■ What you should do
Render the lines from the one holding "Coleção Isa Aderne, Coleção" through the one holding "দেন। ১৭ সেপ্টেম্বর", both included, as a numbered list with any blank lines left out.
[[ Given information, beginning ]]
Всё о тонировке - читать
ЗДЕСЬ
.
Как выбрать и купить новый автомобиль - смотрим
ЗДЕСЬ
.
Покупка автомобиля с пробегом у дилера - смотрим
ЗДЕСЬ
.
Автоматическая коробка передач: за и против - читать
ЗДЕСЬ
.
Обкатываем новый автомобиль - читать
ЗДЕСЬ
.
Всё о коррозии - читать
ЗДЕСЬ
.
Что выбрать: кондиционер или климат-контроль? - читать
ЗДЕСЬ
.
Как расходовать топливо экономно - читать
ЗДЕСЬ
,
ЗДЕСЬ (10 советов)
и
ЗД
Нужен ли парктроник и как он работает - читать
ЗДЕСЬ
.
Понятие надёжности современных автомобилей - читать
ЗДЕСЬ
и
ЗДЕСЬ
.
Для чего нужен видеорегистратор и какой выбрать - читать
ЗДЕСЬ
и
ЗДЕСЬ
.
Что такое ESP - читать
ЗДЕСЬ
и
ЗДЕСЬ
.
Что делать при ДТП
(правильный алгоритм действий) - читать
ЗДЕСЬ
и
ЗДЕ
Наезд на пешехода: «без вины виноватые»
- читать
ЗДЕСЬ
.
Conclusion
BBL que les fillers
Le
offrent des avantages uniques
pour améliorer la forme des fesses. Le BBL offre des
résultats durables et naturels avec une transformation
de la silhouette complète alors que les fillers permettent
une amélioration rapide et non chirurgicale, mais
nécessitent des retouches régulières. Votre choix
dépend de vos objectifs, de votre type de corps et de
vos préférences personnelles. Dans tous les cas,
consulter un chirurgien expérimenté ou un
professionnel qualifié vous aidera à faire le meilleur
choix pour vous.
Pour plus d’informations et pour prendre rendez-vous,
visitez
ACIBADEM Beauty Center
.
[[ Given information, end ]]
[[ Given information, beginning ]]
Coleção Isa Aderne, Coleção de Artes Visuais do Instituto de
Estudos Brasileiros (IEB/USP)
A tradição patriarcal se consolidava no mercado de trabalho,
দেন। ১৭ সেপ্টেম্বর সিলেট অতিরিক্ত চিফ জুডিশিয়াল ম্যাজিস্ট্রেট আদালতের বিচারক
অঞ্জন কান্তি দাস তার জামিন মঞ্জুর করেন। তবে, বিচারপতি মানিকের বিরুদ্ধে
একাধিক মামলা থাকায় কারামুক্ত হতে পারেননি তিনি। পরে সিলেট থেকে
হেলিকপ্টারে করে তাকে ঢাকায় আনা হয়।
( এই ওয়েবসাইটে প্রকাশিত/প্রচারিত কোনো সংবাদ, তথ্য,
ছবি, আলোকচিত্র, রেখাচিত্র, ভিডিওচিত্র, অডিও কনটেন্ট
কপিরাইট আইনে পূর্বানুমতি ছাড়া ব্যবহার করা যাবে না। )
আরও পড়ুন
[[ Given information, end ]]
■ Reply
1. Coleção Isa Aderne, Coleção de Artes Visuais do Instituto de
2. Estudos Brasileiros (IEB/USP)
3. A tradição patriarcal se consolidava no mercado de trabalho,
4. দেন। ১৭ সেপ্টেম্বর সিলেট অতিরিক্ত চিফ জুডিশিয়াল ম্যাজিস্ট্রেট আদালতের বিচারক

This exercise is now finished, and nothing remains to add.